Pictures paired with source code.
★ ★ ★ ★ ★

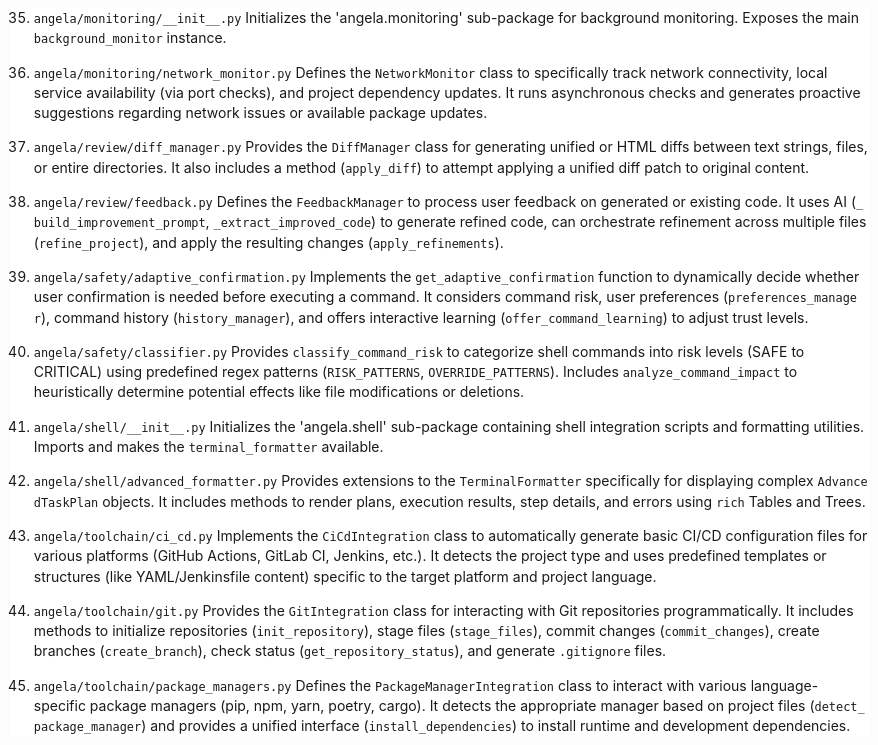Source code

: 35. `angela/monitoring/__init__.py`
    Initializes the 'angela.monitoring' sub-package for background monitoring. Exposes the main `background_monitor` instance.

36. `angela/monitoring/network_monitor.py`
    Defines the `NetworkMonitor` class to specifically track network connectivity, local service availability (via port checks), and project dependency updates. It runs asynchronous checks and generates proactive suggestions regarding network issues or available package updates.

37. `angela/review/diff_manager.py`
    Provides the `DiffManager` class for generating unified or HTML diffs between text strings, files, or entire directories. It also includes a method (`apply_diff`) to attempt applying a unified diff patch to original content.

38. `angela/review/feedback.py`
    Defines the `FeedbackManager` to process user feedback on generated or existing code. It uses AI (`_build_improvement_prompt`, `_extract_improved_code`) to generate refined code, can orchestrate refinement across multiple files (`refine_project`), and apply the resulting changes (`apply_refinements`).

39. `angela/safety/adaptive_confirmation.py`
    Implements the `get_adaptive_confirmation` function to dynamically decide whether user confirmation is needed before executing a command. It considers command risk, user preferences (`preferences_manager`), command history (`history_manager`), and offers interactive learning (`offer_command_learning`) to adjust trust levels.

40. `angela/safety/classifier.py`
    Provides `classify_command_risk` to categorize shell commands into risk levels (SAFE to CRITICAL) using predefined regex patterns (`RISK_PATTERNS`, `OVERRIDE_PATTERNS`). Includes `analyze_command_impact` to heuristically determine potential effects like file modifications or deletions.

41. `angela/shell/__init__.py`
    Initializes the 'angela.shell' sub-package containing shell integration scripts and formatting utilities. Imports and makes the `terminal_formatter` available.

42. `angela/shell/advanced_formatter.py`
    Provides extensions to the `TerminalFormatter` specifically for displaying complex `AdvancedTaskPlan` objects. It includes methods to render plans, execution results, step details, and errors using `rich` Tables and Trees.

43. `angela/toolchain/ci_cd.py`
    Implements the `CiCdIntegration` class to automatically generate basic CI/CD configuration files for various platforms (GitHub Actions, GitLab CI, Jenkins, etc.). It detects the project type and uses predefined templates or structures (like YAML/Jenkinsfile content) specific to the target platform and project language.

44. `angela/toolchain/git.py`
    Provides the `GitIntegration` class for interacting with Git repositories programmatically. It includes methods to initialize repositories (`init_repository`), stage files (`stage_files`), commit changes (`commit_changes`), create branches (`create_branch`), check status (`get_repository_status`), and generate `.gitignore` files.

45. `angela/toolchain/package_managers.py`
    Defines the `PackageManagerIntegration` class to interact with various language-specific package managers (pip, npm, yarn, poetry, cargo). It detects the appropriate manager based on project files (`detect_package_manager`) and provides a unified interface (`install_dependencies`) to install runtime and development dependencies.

★ ★ ★ ★ ★

Task to carry out. Say how many lines in the entries contain the string "methods". Nothing else belongs in the reply.

Exercise solution. 2